**** Supplied text
Who Monetizes Investment Tax Credits?

There is a deep market for U.S. Federal investment tax credits sought by highly profitable, usually non-capital-intensive service companies. Since the mechanism for transferring the benefit of these credits from a user of capital equipment (which is unable to use the tax credit) to an owner (which seeks tax credits to reduce its Federal income tax liability) typically takes the form of a true lease, it is no surprise that financial institutions are the primary investors in these transactions.

Types of True Lease Structures
These leases are usually structured in one of two ways:

  • a direct lease between a single financial institution acting as lessor, and a user of the equipment, acting as lessee; or
  • a tax equity transaction in which a partnership consisting of one or more financial institutions and a developer acts as lessor.
********
# [Task 1]
Please retype everything in the records from the line containing "of value=11330 unit=rpm." down to the line containing "Indicated: value=1.3 unit=V", including both of those lines. Leave the pictures out of your answer.
**** Records for this task
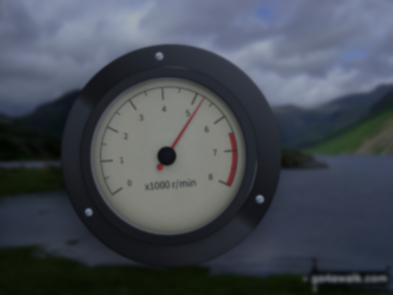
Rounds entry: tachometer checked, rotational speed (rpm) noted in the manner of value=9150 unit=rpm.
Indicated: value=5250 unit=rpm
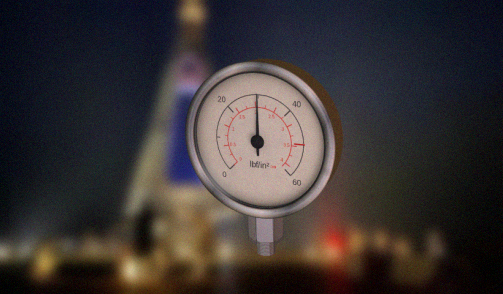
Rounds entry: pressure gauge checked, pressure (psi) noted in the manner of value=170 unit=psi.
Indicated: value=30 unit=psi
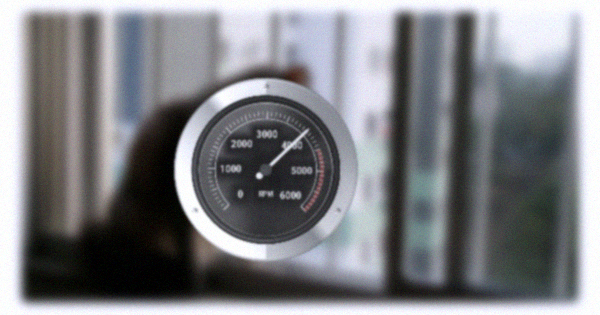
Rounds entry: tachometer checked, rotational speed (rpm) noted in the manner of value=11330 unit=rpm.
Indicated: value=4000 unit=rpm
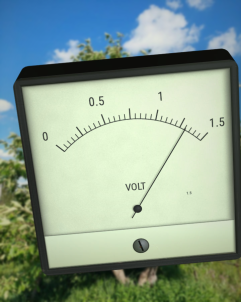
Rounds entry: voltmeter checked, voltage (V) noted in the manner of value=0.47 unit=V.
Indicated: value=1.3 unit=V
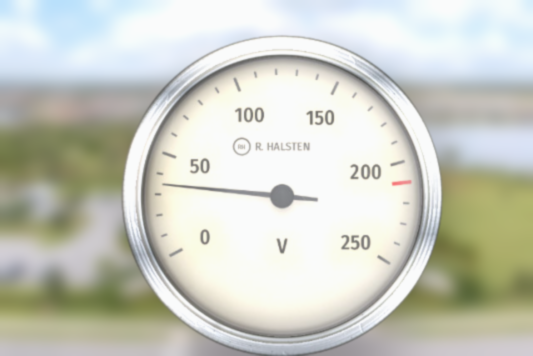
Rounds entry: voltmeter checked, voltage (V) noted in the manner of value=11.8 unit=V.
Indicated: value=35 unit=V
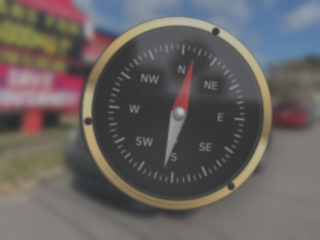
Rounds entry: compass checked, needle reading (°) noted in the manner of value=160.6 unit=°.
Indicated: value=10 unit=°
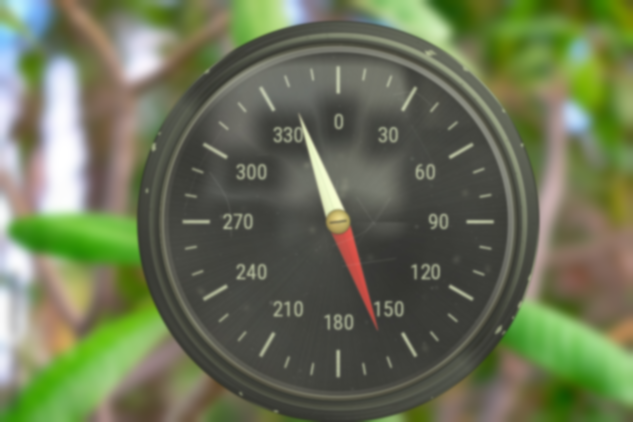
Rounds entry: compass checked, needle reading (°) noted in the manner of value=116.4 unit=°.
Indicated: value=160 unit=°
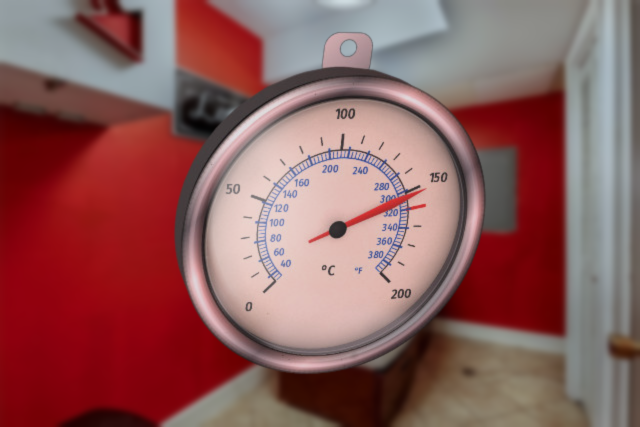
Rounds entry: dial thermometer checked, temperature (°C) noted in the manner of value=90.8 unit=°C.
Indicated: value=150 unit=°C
********
# [Task 2]
Echo everything in the text on investment tax credits from "There is a deep" down to "acts as lessor.", word for word.

# [Task answer 1]
Rounds entry: tachometer checked, rotational speed (rpm) noted in the manner of value=11330 unit=rpm.
Indicated: value=4000 unit=rpm
Rounds entry: voltmeter checked, voltage (V) noted in the manner of value=0.47 unit=V.
Indicated: value=1.3 unit=V

# [Task answer 2]
There is a deep market for U.S. Federal investment tax credits sought by highly profitable, usually non-capital-intensive service companies. Since the mechanism for transferring the benefit of these credits from a user of capital equipment (which is unable to use the tax credit) to an owner (which seeks tax credits to reduce its Federal income tax liability) typically takes the form of a true lease, it is no surprise that financial institutions are the primary investors in these transactions.

Types of True Lease Structures
These leases are usually structured in one of two ways:

  • a direct lease between a single financial institution acting as lessor, and a user of the equipment, acting as lessee; or
  • a tax equity transaction in which a partnership consisting of one or more financial institutions and a developer acts as lessor.